Should Schools be allowed to Use Corporal Punishment?
Corporal punishment leaves a lasting and negative impact on children. It scares them physically as well as emotionally. Corporal punishment involves physically abusing the child as a punishment. Principals and teachers slap, hit, spank, smack and shake the child. Some even go to the extent of belting the children. Some schools use the tactic of humiliating the child before the peers. Child psychologists are totally against this. Many children, students are traumatized after the corporal punishment. And they don't want to go to school. Schools all over the world use corporal punishment to discipline the student. Studies have revealed that physical punishment and blows leave negative impact on the children. Many parents are not aware of the fact that schools use corporal punishment. In the United States of America, many schools use this tactic. They use it on rowdy children. It's even used at home by parents when they are not able to control, discipline and correct the children. A few slaps and everything is in control. Schools have the opinion that once a child undergoes corporal punishment, he or she will not do it again. But it's otherwise. It creates a fear and confuses the child and sometimes it leaves a lifetime impact. Children get bruises and pain. Their cries and wails are ignored. Teachers and parents don't know the damage they have caused. Corporal punishment is not new. It has been used for decades throughout the world. Forty- two countries including Canada, Finland, Austria, Israel, Germany, Croatia, Bulgaria and Norway have banned it. Sweden was the first country to ban it in 1979. Corporal punishment still prevails in the US.
It's about time that parents and schools dropped the idea that corporal punishment keeps children grounded. If they spare the rod, they are not going to do any favour to anyone but themselves. Corporal punishment is a vicious cycle. If a child is slapped or hit in school, he or she will grow up and want the same for their children. If a father beats the child, the child when grown into an adult will beat his own children. It's a never ending cycle. The rate and harshness is varying. But the impact can be great:
- Corporal punishment affects the child's IQ
- Studies reveal that it results in long-term developmental issues
- Makes the children aggressive
- Turns children into bullies
- Children who often get spanked are not good in studies
- Develop fear of going to school
- Get nightmares
- Leads to stress and depression
Corporal punishment give the desirable quick result but not for long. It may leave the child in an emotional turmoil. Children may develop the fear of making mistakes. It has been seen that teachers slap or smack the children over petty things such as talking in class, daydreaming or not doing the homework. These issues can be tackled verbally but they pick up the stick or hand thinking that it's much faster!

* **Brief 1**
Summarize the essay on corporal punishment in schools in two sentences.
* **Brief 2**
According to the essay on corporal punishment, which country banned it first, and in what year?
* **Brief 3**
Go on with the essay on corporal punishment in schools for one more paragraph, starting after its final sentence.
The items that come next have no connection to the essay on corporal punishment.

Dataset entries
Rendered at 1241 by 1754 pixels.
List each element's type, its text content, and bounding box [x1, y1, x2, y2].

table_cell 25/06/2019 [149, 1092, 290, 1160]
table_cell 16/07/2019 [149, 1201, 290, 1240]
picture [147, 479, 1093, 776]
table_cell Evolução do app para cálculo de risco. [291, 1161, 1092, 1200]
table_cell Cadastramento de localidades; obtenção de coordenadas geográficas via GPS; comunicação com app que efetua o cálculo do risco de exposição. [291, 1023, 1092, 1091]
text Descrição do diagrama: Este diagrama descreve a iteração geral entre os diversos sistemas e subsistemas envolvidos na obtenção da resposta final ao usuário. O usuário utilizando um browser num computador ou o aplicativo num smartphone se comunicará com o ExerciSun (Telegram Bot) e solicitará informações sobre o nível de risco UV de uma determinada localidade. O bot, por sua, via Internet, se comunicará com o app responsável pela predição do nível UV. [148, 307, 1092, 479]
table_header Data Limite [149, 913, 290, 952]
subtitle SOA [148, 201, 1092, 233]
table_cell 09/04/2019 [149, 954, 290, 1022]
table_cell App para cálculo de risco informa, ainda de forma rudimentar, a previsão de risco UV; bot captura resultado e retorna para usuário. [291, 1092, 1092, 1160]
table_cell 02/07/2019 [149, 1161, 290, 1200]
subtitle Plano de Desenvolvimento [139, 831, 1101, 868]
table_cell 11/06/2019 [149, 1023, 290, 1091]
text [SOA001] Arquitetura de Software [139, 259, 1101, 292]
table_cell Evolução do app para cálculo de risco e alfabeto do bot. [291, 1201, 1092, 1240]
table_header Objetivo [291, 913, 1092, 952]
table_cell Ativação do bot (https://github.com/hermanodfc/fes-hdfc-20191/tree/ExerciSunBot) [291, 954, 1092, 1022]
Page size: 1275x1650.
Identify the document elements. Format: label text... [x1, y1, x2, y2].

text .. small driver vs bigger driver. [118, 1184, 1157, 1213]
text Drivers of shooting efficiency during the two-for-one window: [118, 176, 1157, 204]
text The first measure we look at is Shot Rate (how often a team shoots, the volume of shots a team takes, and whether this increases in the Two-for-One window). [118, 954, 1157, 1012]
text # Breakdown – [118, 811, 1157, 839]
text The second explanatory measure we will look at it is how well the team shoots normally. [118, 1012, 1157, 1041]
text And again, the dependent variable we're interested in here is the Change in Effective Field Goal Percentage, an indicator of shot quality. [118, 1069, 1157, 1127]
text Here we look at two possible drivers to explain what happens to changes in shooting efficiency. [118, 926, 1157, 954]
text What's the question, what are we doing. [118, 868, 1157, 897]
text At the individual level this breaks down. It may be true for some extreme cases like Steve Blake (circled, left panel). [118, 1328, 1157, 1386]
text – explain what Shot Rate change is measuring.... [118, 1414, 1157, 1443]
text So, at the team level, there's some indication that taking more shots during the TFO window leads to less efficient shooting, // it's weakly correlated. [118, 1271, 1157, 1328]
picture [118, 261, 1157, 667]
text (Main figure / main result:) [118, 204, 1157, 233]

* **Answer section 1**
Corporal punishment, in which principals and teachers slap, hit, or humiliate children, leaves a lasting physical and emotional impact and is still used in schools, including in the United States, although forty-two countries have banned it. It is a cycle in which children who are hit grow up to hit their own children, and its effects include lower IQ, aggression, bullying, fear of school, nightmares, and stress and depression.

* **Answer section 2**
Sweden, in 1979.

* **Answer section 3**
Corporal Punishment is not part of Education
Corporal punishment is not part of education. And it's not a part of the learning process either. It leaves a child with injuries. Sometimes, the slap leaves an awful bruise on the cheek or arm of the child. Teachers are not aware of the force they use when slapping or hitting the child with a stick. It can cause internal bleeding. There have been numerous cases where children have been hospitalized due to corporal punishment. Teaching and learning is supposed to be fun-filled and interesting. It shouldn't cause terror or fear in the hearts and minds of children. Children should be allowed to make mistakes and do mischief. They can be talked to and corrected, but not via abuse. Teachers and parents should keep in mind that children are growing. They should be given the space and opportunity to explore and discover. They shouldn't be dealt with harshly. They should be made aware about the rules. And children should also be told that breaking rules creates discomfort and displeasure. Teachers and schools are fully aware that corporal punishment doesn't improve the child's behaviour. It may quieten him or her for a while but doesn't leave much effect on the behaviour. There are many ways in which teachers can work on the behaviour of children. They can talk to them, they can openly discuss the consequences for example 'if you don't put the toys in the cupboard, you won't have anything to play with tomorrow'. Behavioural issues and discipline can be brought about through non-violent methods.